Hearing Loss in Children
If your child has been diagnosed with hearing loss – or if you’re concerned that there might be a hearing problem – you’re not alone. At least 1.4 million children (age 18 or younger) have hearing problems*. Ear infection (otitis media) is the most common cause of hearing loss in young children.
Common signs of hearing loss in children**:Hearing ability
A family member or teacher is concerned regarding:
Delays or differences in speech and language development
Attention or behavioral difficulties
Inappropriate, delayed, or lack of response to soft and moderate-level sounds
Says "what?" or "huh?" frequently
Intently watching the faces of speakers
Difficulty understanding speech in noisy environments
Sitting close to the TV set when the volume is adequate for others; increasing the TV or music player volume to very loud levels
Not responding to voices over the telephone or switching ears continually when talking on the phone
Not startled by intense sounds
Unable to locate the source of a sound accurately
Read more signs and symptoms from American Academy of Pediatrics>>
Early Intervention is Critical
Experts agree that hearing is critical to speech and language development, communication and learning. When a child has hearing loss, early intervention is critical. Even a few months can be a major delay in the rapidly changing brain of a child. Studies show that early intervention helps improve language development, increase academic success and increase lifetime opportunities. All newborns should be screened for hearing loss by one month of age. If at any time your child is not reaching developmental milestones, consult your pediatrician or a pediatric hearing professional
Teen Hearing Loss on the Rise
One in five American teenagers now suffers from some type of hearing loss, an increase of 31% since the mid-'90s, new research shows***.

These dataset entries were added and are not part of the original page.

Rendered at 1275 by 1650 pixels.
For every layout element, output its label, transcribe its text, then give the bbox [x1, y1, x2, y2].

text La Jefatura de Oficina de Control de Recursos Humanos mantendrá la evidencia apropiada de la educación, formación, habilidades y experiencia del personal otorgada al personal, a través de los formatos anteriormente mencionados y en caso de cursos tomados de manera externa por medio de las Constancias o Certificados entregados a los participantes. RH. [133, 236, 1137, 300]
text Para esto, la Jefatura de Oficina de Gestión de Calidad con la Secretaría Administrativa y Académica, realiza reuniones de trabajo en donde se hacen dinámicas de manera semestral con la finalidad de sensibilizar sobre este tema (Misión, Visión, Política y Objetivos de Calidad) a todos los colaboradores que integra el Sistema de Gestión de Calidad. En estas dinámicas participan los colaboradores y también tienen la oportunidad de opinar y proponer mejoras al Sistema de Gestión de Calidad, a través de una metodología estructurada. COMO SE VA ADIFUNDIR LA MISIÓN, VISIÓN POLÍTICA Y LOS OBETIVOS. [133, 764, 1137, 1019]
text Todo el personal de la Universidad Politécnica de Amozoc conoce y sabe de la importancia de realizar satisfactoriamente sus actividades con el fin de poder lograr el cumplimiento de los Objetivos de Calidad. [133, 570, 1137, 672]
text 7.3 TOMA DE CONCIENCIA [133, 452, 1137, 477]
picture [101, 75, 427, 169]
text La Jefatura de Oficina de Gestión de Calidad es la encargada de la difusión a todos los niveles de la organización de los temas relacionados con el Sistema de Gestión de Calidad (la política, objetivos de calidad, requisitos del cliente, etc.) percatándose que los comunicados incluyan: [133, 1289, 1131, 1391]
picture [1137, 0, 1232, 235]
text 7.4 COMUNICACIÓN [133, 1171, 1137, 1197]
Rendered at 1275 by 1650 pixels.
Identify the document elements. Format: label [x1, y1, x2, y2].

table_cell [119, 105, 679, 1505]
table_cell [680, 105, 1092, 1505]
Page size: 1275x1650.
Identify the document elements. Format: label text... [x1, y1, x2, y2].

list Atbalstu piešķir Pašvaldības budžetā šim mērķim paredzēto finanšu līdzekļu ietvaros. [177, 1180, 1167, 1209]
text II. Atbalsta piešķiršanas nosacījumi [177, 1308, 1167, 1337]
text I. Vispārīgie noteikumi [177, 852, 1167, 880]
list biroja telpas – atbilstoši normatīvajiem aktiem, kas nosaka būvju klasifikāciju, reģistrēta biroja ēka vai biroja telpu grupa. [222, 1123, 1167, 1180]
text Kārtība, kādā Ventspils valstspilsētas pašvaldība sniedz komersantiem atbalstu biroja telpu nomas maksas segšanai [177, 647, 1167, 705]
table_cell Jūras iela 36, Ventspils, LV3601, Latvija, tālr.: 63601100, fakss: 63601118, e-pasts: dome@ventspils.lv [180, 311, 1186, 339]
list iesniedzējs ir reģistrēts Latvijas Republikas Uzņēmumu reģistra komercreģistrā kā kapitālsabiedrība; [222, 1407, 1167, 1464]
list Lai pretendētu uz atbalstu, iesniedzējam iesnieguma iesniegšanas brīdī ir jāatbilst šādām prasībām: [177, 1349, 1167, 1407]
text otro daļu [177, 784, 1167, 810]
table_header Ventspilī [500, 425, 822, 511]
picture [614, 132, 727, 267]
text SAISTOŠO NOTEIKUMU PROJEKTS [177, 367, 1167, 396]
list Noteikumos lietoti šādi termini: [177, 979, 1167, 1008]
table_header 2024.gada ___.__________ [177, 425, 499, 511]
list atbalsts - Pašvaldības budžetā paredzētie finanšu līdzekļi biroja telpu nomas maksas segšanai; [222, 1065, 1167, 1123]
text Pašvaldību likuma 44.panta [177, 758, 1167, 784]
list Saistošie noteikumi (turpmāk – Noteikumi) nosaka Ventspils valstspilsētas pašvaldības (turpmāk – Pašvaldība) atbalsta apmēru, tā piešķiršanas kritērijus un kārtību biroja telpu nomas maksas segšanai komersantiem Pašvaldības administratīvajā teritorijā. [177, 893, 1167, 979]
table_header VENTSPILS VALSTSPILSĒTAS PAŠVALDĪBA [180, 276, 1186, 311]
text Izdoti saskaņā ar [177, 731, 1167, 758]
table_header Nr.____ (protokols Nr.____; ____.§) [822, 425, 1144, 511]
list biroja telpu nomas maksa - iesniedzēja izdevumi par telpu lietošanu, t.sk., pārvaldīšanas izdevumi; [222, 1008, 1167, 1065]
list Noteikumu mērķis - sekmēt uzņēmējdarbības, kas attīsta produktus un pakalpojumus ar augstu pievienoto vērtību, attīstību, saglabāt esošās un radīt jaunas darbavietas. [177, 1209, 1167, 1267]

Go just about anywhere these days and you’ll see kids with personal music players plugged into their ears. Unfortunately, kids don’t always know how to choose safe sound levels. That also goes for recreational activities like video game arcades, concerts and other loud activities. Excessive noise may be creating the next generation of hearing aid users. The National Institute on Deafness and Other Communication Disorders (NIDCH)/National Institutes of Health sponsors a website called Noisy Planet to help parents and kids learn how to protect their valuable hearing.
Leave Hearing-Aid.com to visit Noisy Planet>>
*Kochkin,S. (2011). Prevalence of Hearing Loss. Better Hearing Institute, Washington, DC
**Gravel, J. (2005). Hearing Solutions - A Guide to Your Child's Hearing. Better Hearing Institute, www.betterhearing.org
***Szabo, L. (2010). Hearing Loss Hits 1 in 5 U.S. Teens. USA Today www.usatoday.com, 8/17/2010.